A few months later, an old contact was in town and told my team about his company’s new acquisition strategy. The initial company-for-sale met his criteria with flying colors. It seemed like a perfect match, and the new strategy was actually a key selling point in the eventual sale process.

The fact that the company was able to navigate a very difficult initial attempted sale process while continuing to prove its new model became a selling point. The company was resourceful with its capital, and continued to focus on the solution carried in its new model.

Embracing Setbacks & Temporary Failures

Resourcefulness is key—and so is embracing setbacks.

I previously helped a client venture out of their comfort zone. They were aiming to diversify by moving away from the consumer and into the enterprise. This was meant to pinpoint the company’s weaknesses and give it a greater base of high-margin recurring revenues. It was also aimed at changing the perception of this company, as a higher-quality revenue stream would garner a higher valuation and ease shareholder criticism.

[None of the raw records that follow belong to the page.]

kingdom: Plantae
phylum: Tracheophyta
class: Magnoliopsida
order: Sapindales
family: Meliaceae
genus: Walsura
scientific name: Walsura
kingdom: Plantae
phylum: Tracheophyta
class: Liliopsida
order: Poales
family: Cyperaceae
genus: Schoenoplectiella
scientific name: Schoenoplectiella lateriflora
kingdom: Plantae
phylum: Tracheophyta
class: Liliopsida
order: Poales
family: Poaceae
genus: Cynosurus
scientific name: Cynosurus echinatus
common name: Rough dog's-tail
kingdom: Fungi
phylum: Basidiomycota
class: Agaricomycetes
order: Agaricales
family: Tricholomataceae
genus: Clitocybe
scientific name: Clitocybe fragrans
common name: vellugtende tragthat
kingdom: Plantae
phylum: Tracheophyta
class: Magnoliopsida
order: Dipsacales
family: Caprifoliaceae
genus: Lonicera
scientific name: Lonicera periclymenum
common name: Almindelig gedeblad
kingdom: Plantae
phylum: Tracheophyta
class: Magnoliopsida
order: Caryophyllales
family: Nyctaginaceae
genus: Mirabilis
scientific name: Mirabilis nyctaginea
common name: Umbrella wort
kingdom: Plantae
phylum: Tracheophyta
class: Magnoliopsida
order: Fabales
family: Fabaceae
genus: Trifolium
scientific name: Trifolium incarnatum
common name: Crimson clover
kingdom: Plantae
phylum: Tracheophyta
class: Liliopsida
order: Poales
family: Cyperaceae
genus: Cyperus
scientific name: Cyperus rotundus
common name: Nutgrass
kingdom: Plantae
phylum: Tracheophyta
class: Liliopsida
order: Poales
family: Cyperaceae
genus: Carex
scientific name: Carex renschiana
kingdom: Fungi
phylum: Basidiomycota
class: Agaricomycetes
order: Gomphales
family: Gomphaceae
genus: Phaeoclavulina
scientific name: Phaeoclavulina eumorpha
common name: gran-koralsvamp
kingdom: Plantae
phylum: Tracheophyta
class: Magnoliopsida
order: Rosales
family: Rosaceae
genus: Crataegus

After a few months, my client went out and bought a purely enterprise-focused company. Analysts didn’t understand the move. They worried that the company was moving away from its core business and questioned its ability to succeed in the enterprise sector.

Integration issues with the acquired company sprang a leak with the buyer, and problems arose throughout the organization. Critics piled on, and the company’s stock reached new lows. However, what outsiders failed to realize was that despite the hurdles, my client was learning to cater to the enterprise. The target was among the best in its sector at landing-and-expanding high-value clients.

Less than a year later, a new buyer came along. This buyer wanted to purchase the failed enterprise acquisition—and they ended up paying a significant premium to the price paid only a few months before. During the holding period, my client’s enterprise portfolio and sales teams grew extensively, and the company became much better-capitalized by its return on investment. The experience opened up a plethora of new, high-upside opportunities that wouldn’t have realized under other circumstances.

The company stayed focused on the solution—that is, on its pivot toward the enterprise—and never lost sight of this, even with the bumps and bruises it incurred along the way.

The Freedom to Fail Can Be a Revelation

One of my favorite projects involved helping an eCommerce company raise capital. The initiative was extremely opportunistic. The company was enjoying steady growth in its two segments, and believed a new round of capital could help catalyze further growth. One of its segments was a stable-growth cash cow that had funded the other high-growth, high-upside, unprofitable segment.

Before going to market, the company needed to flesh out certain elements of its strategy. This process of self-discovery helped transform the company in the long term. In its management presentations to investors, the company was met with considerable criticism of its model—but it made no apologies. It believed in the long-term viability of its strategy, and didn’t cower at the lack of capital being raised.

Eventually, the company decided to split the two segments into different companies so each could fully and independently focus on its respective strategies. Both companies were acquired by a much larger investor who has fueled both segments and provided a host of new opportunities. Together, the segments have grown more than anyone could have imagined.

They did this not by shying away from their visions or freezing up at the thought of taking their stories to investors. Instead, having no fear of failure helped them become more creative, clarify their visions, and gain an investor they wouldn’t have otherwise attained.